How to stop writing.

Do you remember those movies about writers and their struggles? Without fail, there is a scene that shows a close-up of the page on the typewriter and you are witnessing the author typing “THE END”, centered, all caps, on a line by itself. A feeling of accomplishment and finality oozes from the screen and drips to the floor.

Anyone who isn’t a writer might actually believe that this is the way a writer finishes his work: by writing THE END on his first draft and mailing it off to his publisher, who fires up the printing press.

That never happens to me. Or anybody else. The moment I get to the final sentence, I start editing it from the beginning. I always find better, well, at least different, ways to express something. Even if, on the second round of editing, I change things back the way they were. I add whole paragraphs only to take them out in the next round. That pleasing feeling of accomplishment and perfection has never graced me yet. It never feels like finishing a piece. It’s more of an abandonment. Like a mother leaving her newborn at the church steps.
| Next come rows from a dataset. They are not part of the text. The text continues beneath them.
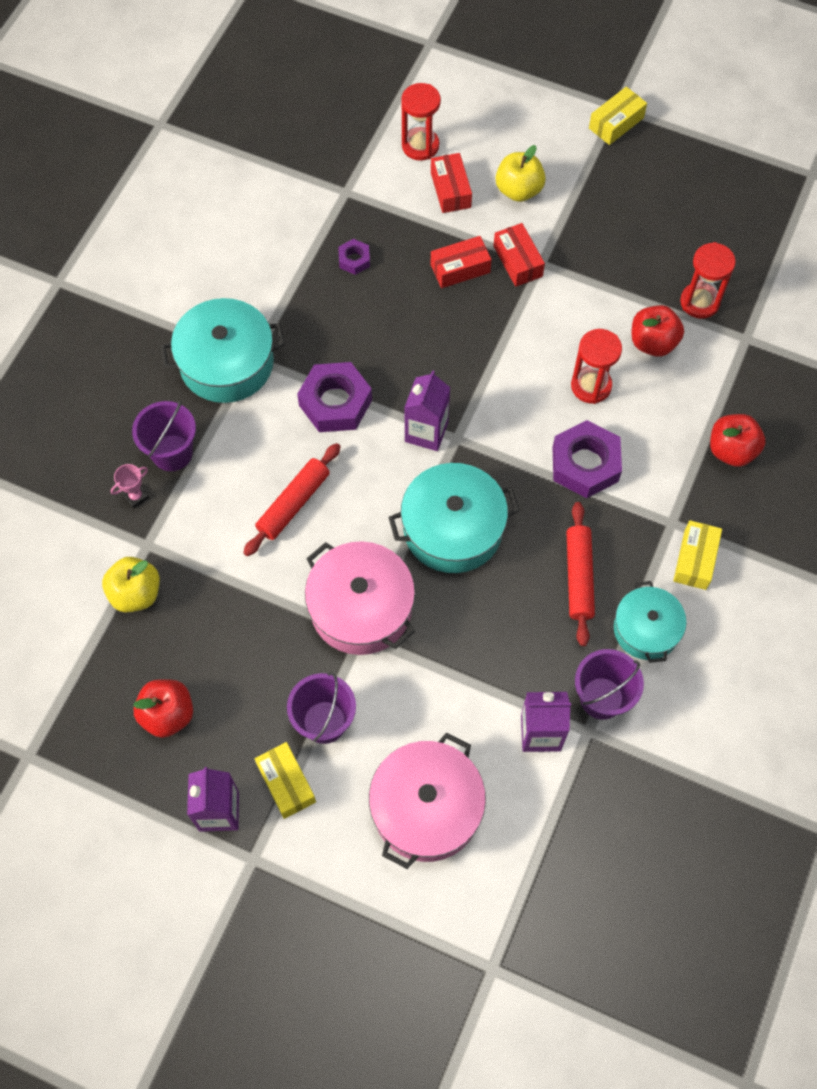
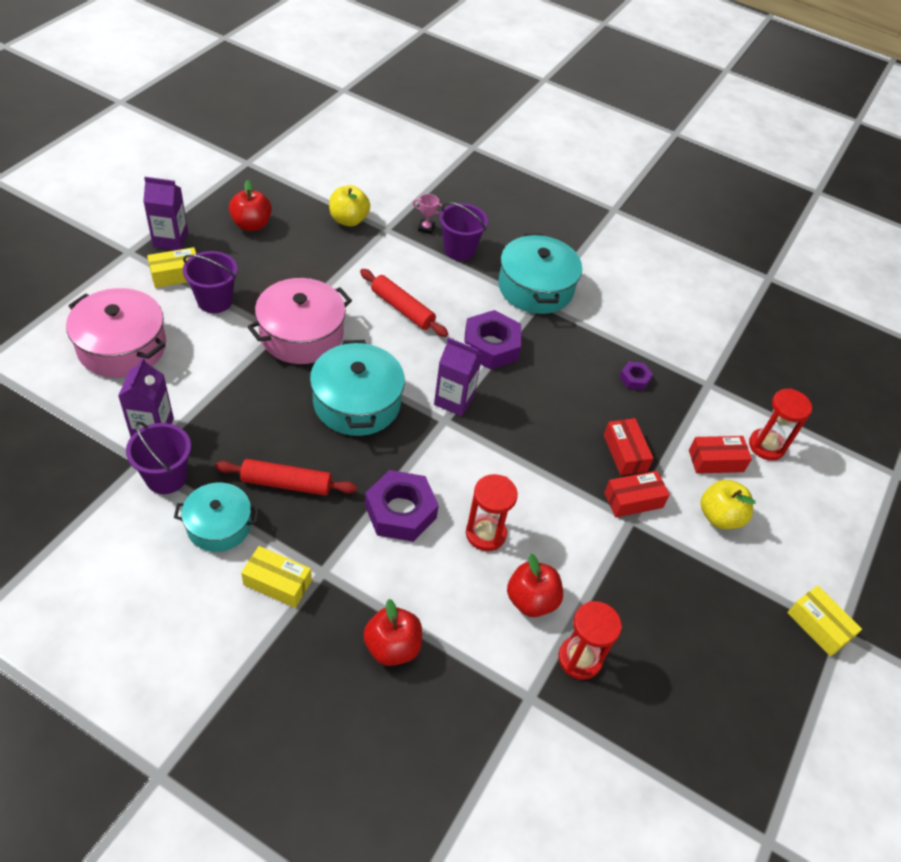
camera: 90 degrees right, 15 degrees down
(136, 496) = (426, 228): pink trophy -> pink trophy turned 45 degrees counterclockwise

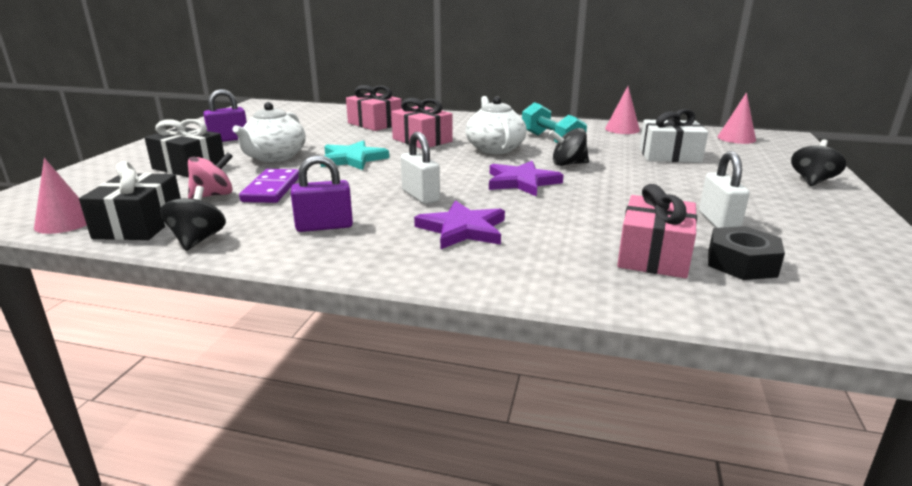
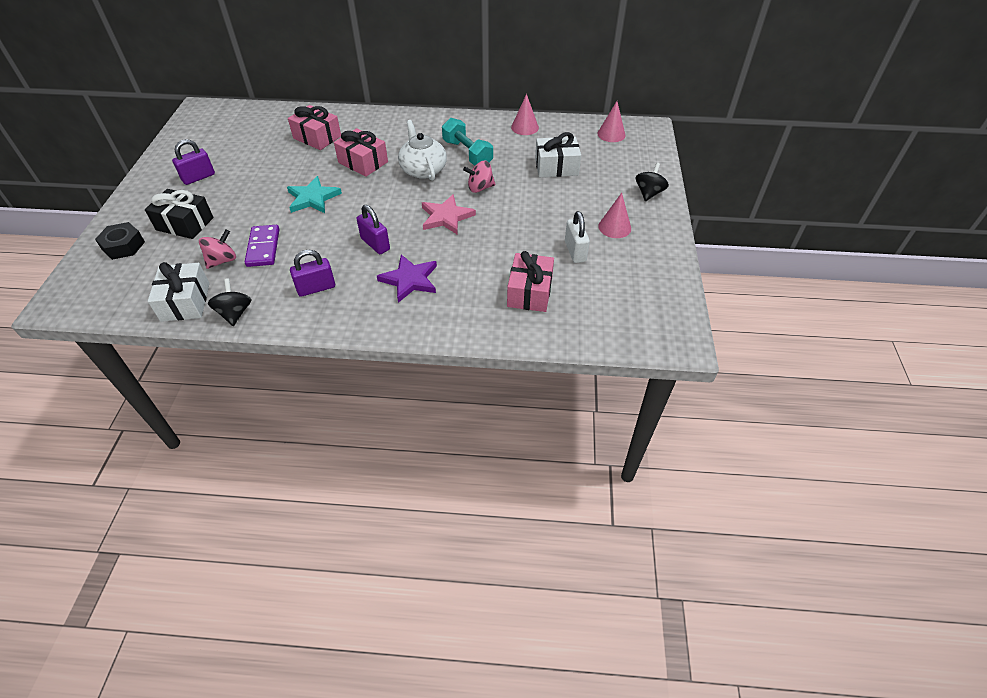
camera: 10 degrees left, 25 degrees up
(65, 222) = (129, 306): pink cone -> pink cone (614, 227)
(139, 224) = (185, 302): black gift -> white gift
(274, 157) = (248, 202): white teapot -> none
(420, 196) = (375, 244): white padlock -> purple padlock
(521, 182) = (446, 217): purple star -> pink star
(568, 164) = (480, 188): black spinning top -> pink spinning top
(741, 263) = (580, 293): black nut -> black nut (123, 246)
Over the years, however, I have learned that my numerous edits and re-edits accomplished increasingly less. The first one or two rounds of editing are, of course, necessary. That’s for filling holes in the plot, smoothing out edges and tightening language and style. But after that, it’s just the fear of letting go that would propel me to do yet one more edit round: it postpones facing the doom of certain failure. But, let’s be honest, if a piece is bad, the umpteenth re-write won’t make it good.

Now I follow a strict regimen which seems to work without leaving too many emotional scars:

  1. After I finish the first draft, I let my newborn opus sit for about four weeks before starting to edit. The break will give me some much needed distance. Make no mistake, the first edit, which transforms the First Draft into a Revised Draft, can take a long time and be a painful process. If you changed a lot, you might want to give it one more round of editing.
  2. Find a trusted person who will look at your work and give you honest feedback: this will be your beta reader. It’s good if there is a certain match in taste, of course. You don’t want a romance aficionado comment on your gory thriller and expect him to turn it into a better thriller. A good place to find a beta reader is on the net, in user groups and forums of like-minded people. It helps if you offer to reciprocate. Try critique circle on Facebook. Two or three beta readers are even better, unless you found the perfect match. I am lucky, because I have a perfect beta reader: my ex. She is a good writer but will also be ruthlessly honest. I couldn’t stand more than one ex scouring my writing.
  3. Take the input of your beta reader always with a grain of salt. It is, after all, only a single opinion. But don’t question it and don’t argue with him. It’s one person’s opinion, and opinions are what they are. Ultimately, however, it is your story and therefore it’s your decision how it should be written. Always be skeptical if your beta reader offers advice on how to re-write a section. Their feeling that this section doesn’t work is valuable information. Most of the time their advice on how to re-write something isn’t though. You are the author. You need to stay in the driver’s seat.
  4. After incorporating the advice of your beta reader(s) into your manuscript it is time to hand it off to a professional editor. Don’t try to skip this step. Everyone has an editor — and for a reason. I wrote more about what an editor does for you here.

That time proven process is: Writing the first draft – re-writing the revised draft – giving it to one (or several) beta readers – re-writing the story to incorporate their advice – handing it off to a professional editor and then having it published. This is what works. Don’t get stuck in the eternal re-writing loop. Don’t be me.